[Text provided Boundary: Start]

Spang, Bruce. “The Deception of the Thrush”, Piscataqua Press, 2014.
How It Was
As I opened this book that is set in 1964, I tried to remember where I was back then. I was a junior in college and majoring in that lucrative academic subject of history and trying to decide how my life would go. It was a terrible time racially in America—Freedom Summer was going on and the Voting Act Law was signed by LBJ, American troops were about to be sent to Vietnam, the Beatles came to America and gay people lived their lives secretly. I had an idea that I might be gay but had not acted on it and it was nothing like it is today in this country.
Jason Follett, I figure, was two or three years younger than I was back then and we both had a secret. I was finishing college soon and he was just starting. Jason, like myself was a fraternity guy but he went for sports and I went to the library. He was in the Midwest and I was in the South and had I not read Bruce Spang’s wonderful book, “The Deception of the Thrush”, I would have never heard of him. We both shared the fear of what we might be. Jason acted on his more than I did—he violated a moral code to protect his secret, I sat and fretted. We both protested racism and the war and both of our fathers wanted us to be like everybody else, whatever that meant. I was too afraid to defy parental authority but Jason broke with his past and was fueled by the assassinations of the time.
It was a time when gays did not come out. Both Jason and I knew we were gay but we denied it to ourselves and thereby to others. We all know that every writer puts something of himself into every book he writes. Part of this story is very familiar and given the time in which it is set, I can only imagine that there is a lot of author Bruce Spang in this book.
While this is the story of a gay boy finding himself, it is not what I would call a gay novel. It is so unfortunate that many people feel that gay men are defined by their sexuality. I do not see us defining non-gay men as straight when we talk about them but I do see that when speaking about a gay guy, the word “gay” is usually used as part of the description—“You remember, Wayne, that gay guy in our high school biology class.” Rarely would you see that sentence without the word “gay’ in it. So this is a novel about Jason, not “gay” Jason, just Jason who happens to be gay.

[Text provided Boundary: End]
[Data for analysis Boundary: Start]

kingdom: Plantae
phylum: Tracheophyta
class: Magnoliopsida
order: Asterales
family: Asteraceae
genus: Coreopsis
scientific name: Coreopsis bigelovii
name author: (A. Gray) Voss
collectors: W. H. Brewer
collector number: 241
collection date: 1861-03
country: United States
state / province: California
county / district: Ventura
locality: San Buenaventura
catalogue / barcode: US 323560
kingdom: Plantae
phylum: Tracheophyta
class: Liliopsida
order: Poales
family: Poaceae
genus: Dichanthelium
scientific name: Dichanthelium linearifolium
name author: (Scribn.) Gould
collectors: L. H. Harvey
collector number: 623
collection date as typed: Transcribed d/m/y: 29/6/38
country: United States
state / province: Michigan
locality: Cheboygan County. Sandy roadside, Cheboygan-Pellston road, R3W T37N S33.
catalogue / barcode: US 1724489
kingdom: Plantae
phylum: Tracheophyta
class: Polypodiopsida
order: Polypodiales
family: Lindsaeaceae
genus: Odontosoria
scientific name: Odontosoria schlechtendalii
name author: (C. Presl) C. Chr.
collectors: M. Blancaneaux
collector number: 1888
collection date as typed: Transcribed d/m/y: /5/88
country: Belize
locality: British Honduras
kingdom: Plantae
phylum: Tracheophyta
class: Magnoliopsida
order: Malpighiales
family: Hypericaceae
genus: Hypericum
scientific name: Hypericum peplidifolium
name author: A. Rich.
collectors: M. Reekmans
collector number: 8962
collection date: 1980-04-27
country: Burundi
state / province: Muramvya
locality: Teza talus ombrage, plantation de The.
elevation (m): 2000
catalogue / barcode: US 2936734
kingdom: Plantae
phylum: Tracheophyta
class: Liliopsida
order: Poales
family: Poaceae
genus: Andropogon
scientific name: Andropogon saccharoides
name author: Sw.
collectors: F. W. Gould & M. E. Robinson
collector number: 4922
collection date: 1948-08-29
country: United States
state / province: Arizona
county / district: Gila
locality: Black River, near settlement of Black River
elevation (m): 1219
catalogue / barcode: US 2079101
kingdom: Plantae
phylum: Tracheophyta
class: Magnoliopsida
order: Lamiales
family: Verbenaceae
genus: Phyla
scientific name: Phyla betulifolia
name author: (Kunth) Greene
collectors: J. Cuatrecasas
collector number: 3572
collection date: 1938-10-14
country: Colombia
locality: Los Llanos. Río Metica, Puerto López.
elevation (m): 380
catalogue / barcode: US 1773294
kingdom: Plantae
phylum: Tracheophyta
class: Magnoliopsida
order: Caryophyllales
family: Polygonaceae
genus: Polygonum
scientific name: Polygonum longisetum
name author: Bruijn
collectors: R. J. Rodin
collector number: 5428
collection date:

[Data for analysis Boundary: End]

## Exercises
A. Answer these questions using the review of "The Deception of the Thrush":
(i) In what year is the novel set?
(ii) Which region of the country was Jason in, and which was the reviewer in?
(iii) What name appears in the reviewer's example sentence about "that gay guy in our high school biology class"?
B. Resume the review of "The Deception of the Thrush" after its last sentence, in the same voice.
The listing is separate material and has no connection to the book review.

## Responses for each task
A.
(i) 1964
(ii) Jason was in the Midwest, and the reviewer was in the South.
(iii) Wayne

B.
Going back to the 60’s, many stayed in the closet so as not to embarrass the family by being out but there were other problems like getting a job, finding a place to live, meeting others. We were afraid to be out because we did not know how others would perceive us or we knew and hid it from them. We weren’t living lies, we were just existing.
Some of you may feel that I am skirting the issue of this book and that may well be true. I do not want to take away one minute of enjoyment of your reading this sincere and tender novel. Not only is it a great story but it is a literary feast—a story about growing up and self-acceptance and finally self-realization. I could probably comment on every sentence, describe every character and summarize each chapter but that only shows that I read the book. What I want you to see by what I wrote here is that the book affected me as I am sure it will anyone from my generation who reads it. It is also important for others to read it to see how it was and know that there might have been asking but there was no telling. Thank you Bruce Spang for taking me home again but I really like it much better the way it is today.
*A note—I will indeed review this book eventually but it is going to take a little time because it has really hit me hard. So be patient–it is not often that I find a fellow traveler in a book I review.